= RAW DATA =
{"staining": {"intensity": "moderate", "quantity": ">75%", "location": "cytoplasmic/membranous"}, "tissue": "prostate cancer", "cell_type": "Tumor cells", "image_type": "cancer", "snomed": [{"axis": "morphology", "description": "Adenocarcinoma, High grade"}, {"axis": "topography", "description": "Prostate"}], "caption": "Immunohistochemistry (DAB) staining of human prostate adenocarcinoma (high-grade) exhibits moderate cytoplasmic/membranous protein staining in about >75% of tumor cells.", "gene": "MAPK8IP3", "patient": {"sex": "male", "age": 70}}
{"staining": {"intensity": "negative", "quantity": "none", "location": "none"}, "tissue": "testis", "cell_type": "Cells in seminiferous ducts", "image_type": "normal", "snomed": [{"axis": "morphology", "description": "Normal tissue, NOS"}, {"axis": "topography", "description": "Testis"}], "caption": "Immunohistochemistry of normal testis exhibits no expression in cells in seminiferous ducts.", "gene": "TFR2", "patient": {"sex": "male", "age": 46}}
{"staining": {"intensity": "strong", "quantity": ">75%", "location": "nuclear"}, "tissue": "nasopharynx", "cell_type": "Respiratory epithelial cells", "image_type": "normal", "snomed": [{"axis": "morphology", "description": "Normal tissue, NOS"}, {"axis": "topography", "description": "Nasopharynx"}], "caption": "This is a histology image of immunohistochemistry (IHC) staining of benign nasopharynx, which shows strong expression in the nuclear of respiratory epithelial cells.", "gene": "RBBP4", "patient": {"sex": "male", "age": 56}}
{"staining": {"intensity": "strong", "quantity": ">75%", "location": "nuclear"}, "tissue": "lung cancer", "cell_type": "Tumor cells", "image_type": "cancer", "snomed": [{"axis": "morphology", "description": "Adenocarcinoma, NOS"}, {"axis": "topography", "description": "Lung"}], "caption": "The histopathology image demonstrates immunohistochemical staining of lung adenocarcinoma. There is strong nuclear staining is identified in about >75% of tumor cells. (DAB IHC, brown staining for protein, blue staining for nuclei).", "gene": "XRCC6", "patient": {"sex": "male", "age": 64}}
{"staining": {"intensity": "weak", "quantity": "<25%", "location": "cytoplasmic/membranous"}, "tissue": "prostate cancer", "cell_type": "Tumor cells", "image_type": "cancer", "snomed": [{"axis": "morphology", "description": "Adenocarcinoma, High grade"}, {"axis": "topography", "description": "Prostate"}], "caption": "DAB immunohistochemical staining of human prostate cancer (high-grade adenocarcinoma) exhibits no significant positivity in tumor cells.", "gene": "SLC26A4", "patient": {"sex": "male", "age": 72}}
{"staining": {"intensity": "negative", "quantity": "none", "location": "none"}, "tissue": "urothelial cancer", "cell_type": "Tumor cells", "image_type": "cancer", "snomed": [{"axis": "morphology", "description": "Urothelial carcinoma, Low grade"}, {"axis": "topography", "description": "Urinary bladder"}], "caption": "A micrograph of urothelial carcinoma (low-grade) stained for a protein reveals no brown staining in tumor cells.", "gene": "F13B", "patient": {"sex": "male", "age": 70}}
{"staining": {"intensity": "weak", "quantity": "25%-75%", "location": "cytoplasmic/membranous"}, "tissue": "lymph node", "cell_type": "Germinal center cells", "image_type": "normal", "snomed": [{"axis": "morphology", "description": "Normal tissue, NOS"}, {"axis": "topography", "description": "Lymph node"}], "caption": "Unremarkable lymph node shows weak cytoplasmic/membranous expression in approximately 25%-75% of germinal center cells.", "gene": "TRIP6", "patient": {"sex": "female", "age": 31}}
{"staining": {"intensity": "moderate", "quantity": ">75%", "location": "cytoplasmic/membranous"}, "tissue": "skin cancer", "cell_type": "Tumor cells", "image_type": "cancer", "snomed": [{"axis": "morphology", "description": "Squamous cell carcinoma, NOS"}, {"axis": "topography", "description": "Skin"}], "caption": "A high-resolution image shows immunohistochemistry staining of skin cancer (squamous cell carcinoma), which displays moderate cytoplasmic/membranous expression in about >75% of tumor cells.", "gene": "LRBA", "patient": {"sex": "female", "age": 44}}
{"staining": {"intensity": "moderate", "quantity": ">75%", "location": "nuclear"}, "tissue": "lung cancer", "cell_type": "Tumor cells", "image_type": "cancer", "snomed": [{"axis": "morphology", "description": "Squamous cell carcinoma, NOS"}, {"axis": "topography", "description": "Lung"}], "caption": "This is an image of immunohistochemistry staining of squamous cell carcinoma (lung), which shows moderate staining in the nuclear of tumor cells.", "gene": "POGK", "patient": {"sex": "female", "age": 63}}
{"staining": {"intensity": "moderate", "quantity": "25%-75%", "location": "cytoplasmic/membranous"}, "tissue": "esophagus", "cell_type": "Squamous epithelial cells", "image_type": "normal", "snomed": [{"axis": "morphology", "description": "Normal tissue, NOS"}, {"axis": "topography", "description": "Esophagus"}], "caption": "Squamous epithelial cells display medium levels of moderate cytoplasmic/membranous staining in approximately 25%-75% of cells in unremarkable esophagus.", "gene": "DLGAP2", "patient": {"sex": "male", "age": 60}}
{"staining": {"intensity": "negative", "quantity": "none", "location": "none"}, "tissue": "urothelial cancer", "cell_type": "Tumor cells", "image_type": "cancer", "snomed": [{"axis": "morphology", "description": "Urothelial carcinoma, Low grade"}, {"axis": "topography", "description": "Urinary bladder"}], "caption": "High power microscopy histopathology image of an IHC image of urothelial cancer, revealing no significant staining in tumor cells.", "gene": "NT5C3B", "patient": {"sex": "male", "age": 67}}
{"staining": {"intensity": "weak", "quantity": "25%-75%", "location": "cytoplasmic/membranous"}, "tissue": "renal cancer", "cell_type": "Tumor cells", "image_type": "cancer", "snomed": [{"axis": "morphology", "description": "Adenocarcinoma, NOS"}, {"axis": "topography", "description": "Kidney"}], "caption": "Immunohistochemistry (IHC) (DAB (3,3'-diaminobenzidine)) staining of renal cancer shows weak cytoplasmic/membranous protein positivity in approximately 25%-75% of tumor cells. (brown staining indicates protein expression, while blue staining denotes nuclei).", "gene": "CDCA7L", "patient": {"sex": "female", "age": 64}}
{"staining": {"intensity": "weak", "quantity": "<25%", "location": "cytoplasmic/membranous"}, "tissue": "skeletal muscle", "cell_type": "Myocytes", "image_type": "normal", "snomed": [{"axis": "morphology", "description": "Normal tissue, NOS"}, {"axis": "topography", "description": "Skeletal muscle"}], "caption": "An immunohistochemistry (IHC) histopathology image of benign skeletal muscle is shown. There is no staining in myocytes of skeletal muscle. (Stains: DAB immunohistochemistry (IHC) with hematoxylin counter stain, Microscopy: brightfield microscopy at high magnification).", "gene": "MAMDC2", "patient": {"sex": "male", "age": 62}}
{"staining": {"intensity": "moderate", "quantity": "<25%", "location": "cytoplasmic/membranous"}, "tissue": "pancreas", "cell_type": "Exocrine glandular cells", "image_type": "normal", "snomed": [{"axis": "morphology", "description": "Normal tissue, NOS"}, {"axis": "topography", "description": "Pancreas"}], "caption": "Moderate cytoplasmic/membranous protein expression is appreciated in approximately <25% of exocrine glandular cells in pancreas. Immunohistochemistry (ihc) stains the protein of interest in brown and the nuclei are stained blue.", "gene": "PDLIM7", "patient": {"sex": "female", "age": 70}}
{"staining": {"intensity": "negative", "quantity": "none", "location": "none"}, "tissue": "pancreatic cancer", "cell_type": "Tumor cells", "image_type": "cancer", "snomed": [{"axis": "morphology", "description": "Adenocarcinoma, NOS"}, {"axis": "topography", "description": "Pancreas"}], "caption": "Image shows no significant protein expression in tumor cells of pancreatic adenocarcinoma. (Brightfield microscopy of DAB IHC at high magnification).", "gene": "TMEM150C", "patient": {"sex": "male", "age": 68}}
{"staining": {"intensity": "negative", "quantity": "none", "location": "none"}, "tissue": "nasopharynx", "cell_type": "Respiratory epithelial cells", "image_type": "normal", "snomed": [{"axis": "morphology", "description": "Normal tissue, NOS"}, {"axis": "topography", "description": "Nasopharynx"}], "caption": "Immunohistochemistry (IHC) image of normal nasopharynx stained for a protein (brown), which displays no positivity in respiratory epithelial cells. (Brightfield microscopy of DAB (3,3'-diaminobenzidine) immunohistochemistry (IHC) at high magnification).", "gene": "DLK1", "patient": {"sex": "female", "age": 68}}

= ACTION ITEM =
Every line above from the line with "epithelial cells display" to the line with "power microscopy histopathology", inclusive, must be returned exactly; no other line belongs in the reply.

= SOLUTION TO THIS PROBLEM =
{"staining": {"intensity": "moderate", "quantity": "25%-75%", "location": "cytoplasmic/membranous"}, "tissue": "esophagus", "cell_type": "Squamous epithelial cells", "image_type": "normal", "snomed": [{"axis": "morphology", "description": "Normal tissue, NOS"}, {"axis": "topography", "description": "Esophagus"}], "caption": "Squamous epithelial cells display medium levels of moderate cytoplasmic/membranous staining in approximately 25%-75% of cells in unremarkable esophagus.", "gene": "DLGAP2", "patient": {"sex": "male", "age": 60}}
{"staining": {"intensity": "negative", "quantity": "none", "location": "none"}, "tissue": "urothelial cancer", "cell_type": "Tumor cells", "image_type": "cancer", "snomed": [{"axis": "morphology", "description": "Urothelial carcinoma, Low grade"}, {"axis": "topography", "description": "Urinary bladder"}], "caption": "High power microscopy histopathology image of an IHC image of urothelial cancer, revealing no significant staining in tumor cells.", "gene": "NT5C3B", "patient": {"sex": "male", "age": 67}}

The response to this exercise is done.